> **Reading passage**:
.....
# Always get nervous and anxious in group discussions or reading outloud?



## nycdude (Mar 20, 2010)

I have had this problem since middle school. My ears get red, I cannot talk right, my heart starts pounding, I get a little bit shaky. I am actually scared of getting laughed at. I wish this feeling could just ****ING GO AWAY. And afterwards I yell at myself when I get home and feel like a loser. I am 21 for gods sake


----------



## Lose your self (Aug 16, 2011)

We have to do this a lot , I guess its my voice I hate , with a scottish accent you sound ruff on good days, when you have a cold you have changed gender


----------



## rubberbird (Aug 18, 2011)

I am terrible in university discussions, but even worse in group assignments where you have to be with a group of four or five people or whatever. I used to just not say a single word, but now I'm so concerned people will judge me for being shy, I word vomit the stupidest and most inarticulate rubbish and then spend the rest of the day brooding on how much of an idiot I made of myself.


----------



## keyla965 (Jan 13, 2011)

my heart beats like crazy, i sweat, i get like this needle sensation in my chest area its not a good feeling. Hate reading outloud but most importantly i hate groups and group work


----------



## Tinkerbell20 (Aug 16, 2011)

*I get nervous when I have to read too. I literally feel like I'm going to get sick. Even if the teacher calls on me and all I have to say is a letter. I'm one of the unlucky ones where people can tell that I'm nervous, and they make sure they question me about it. I just want to be normal.*


----------



## Monroee (Aug 26, 2009)

Group discussions are pure evil.


----------



## Chris16 (Nov 1, 2010)

I'm sure there's some "building the confidence of your students" lesson when you learn to teach, but reading out loud from books always felt like a waste of time to me. You don't learn anything from that, and it's much faster to read it yourself.

Group discussions are practically built to be awkward, at least if they're done the way mine are. You have to speak at least 3 times, and everyone has to be quiet while one person speaks. Real discussion is not like this. Even extroverts gets strangled by the awkward silence and start sweating. You couldn't create a more uncomfortable format for conversation, but you have to push through anyway, trying as hard as you can to not sound pretentious as you explain the themes of Animal Farm.


----------



## ChelseeTee (Jun 4, 2011)

EarlGreyDregs said:


> Group discussions are pure evil.


^^ You can say that again.


----------



## mcmuffinme (Mar 12, 2010)

yea, but i make myself do it. i try to keep in mind that i am not speaking for social acceptance, but for my grade. whether i am likable is irrelevant and simply communicating my thoughts is what counts.


----------



## Diacetylmorphine (Mar 9, 2011)

I'm essentially what my lecturer described as the "_Living Dead_" during tutorial discussions. I just can't speak, they truly are painful.


----------



## rubberbird (Aug 18, 2011)

Disarray said:


> I'm essentially what my lecturer described as the "_Living Dead_" during tutorial discussions. I just can't speak, they truly are painful.


One of my uni tutors told us that we couldn't be a know-it-all and overpower others with our opinions, but neither could we "sit back" and say nothing and "not give anything back". So apparently now being shy is just as annoying and inappropriate as being loud and overbearing.

That rule always seemed so misguided to me. It's like they're purposely punishing people for being introverted or shy.


----------



## The Silent 1 (Aug 21, 2011)

I'm in the same boat. I'm taking a class right now where participating in group discussions is 15% of our grade.


----------



## johnstin (Aug 19, 2011)

We have to do this a lot , I guess its my voice I hate , with a scottish accent you sound ruff on good days, when you have a cold you have changed gender


----------



## Jamipat (Dec 2, 2011)

For group discussions, it sort of depends on the type of people I'm working with. I usually participate well if the people don't know each other and are not loud and extroverted. If however they're opposite (they know each other, thet're loud and extroverts), then I'm screwed.


----------
.....
> **Listed entries**:
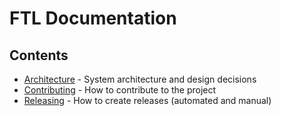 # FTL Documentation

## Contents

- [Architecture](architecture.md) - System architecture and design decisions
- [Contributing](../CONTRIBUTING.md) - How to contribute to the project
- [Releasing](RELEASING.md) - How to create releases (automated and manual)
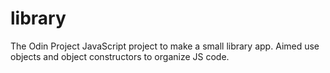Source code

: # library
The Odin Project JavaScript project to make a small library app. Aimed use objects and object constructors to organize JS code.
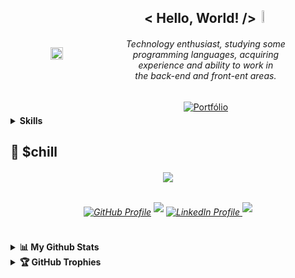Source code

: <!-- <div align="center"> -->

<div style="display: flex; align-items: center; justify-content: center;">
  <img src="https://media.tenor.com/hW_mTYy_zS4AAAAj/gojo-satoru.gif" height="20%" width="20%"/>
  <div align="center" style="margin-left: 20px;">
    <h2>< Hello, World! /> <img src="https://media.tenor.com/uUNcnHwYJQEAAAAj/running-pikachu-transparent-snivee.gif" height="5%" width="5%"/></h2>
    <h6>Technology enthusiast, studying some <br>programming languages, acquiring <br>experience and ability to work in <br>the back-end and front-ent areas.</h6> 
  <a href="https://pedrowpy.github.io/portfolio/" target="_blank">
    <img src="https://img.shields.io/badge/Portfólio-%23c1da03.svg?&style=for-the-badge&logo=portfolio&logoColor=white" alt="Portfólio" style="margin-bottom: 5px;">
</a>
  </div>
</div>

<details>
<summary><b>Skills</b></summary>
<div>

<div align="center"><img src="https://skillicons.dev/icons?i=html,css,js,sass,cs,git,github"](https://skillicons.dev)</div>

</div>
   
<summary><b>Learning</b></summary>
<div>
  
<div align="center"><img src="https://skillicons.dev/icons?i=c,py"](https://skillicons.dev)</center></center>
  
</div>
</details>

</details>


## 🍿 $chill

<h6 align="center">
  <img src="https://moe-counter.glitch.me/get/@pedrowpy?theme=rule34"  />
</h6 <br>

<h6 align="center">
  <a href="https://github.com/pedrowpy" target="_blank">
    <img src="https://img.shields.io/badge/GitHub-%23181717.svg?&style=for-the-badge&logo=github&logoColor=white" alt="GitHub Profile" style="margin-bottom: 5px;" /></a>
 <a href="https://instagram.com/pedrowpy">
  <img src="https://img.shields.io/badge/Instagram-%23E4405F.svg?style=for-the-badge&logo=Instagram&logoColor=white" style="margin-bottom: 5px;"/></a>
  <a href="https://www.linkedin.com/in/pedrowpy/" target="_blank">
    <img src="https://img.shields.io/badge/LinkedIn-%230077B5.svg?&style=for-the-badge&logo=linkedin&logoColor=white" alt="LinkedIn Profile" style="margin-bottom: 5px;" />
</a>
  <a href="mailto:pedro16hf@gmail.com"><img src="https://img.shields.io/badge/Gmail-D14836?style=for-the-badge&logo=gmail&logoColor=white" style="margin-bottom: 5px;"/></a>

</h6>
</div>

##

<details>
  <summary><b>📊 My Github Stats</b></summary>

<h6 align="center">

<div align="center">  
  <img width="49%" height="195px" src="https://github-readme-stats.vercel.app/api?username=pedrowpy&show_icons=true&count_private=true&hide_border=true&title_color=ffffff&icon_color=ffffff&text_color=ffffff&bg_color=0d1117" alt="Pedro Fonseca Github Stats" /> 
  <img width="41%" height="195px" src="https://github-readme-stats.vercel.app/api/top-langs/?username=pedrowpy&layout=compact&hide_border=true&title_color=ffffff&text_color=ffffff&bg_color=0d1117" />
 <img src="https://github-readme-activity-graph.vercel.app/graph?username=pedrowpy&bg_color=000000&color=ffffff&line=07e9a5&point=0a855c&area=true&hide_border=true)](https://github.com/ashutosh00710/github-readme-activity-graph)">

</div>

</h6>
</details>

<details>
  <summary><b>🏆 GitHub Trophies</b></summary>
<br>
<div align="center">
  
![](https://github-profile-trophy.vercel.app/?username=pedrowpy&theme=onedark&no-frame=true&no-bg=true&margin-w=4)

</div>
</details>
.....
Copy word for word the part of the forum thread from "One of my uni" to "introverted or shy.". The entries are separate from the forum thread.

One of my uni tutors told us that we couldn't be a know-it-all and overpower others with our opinions, but neither could we "sit back" and say nothing and "not give anything back". So apparently now being shy is just as annoying and inappropriate as being loud and overbearing.

That rule always seemed so misguided to me. It's like they're purposely punishing people for being introverted or shy.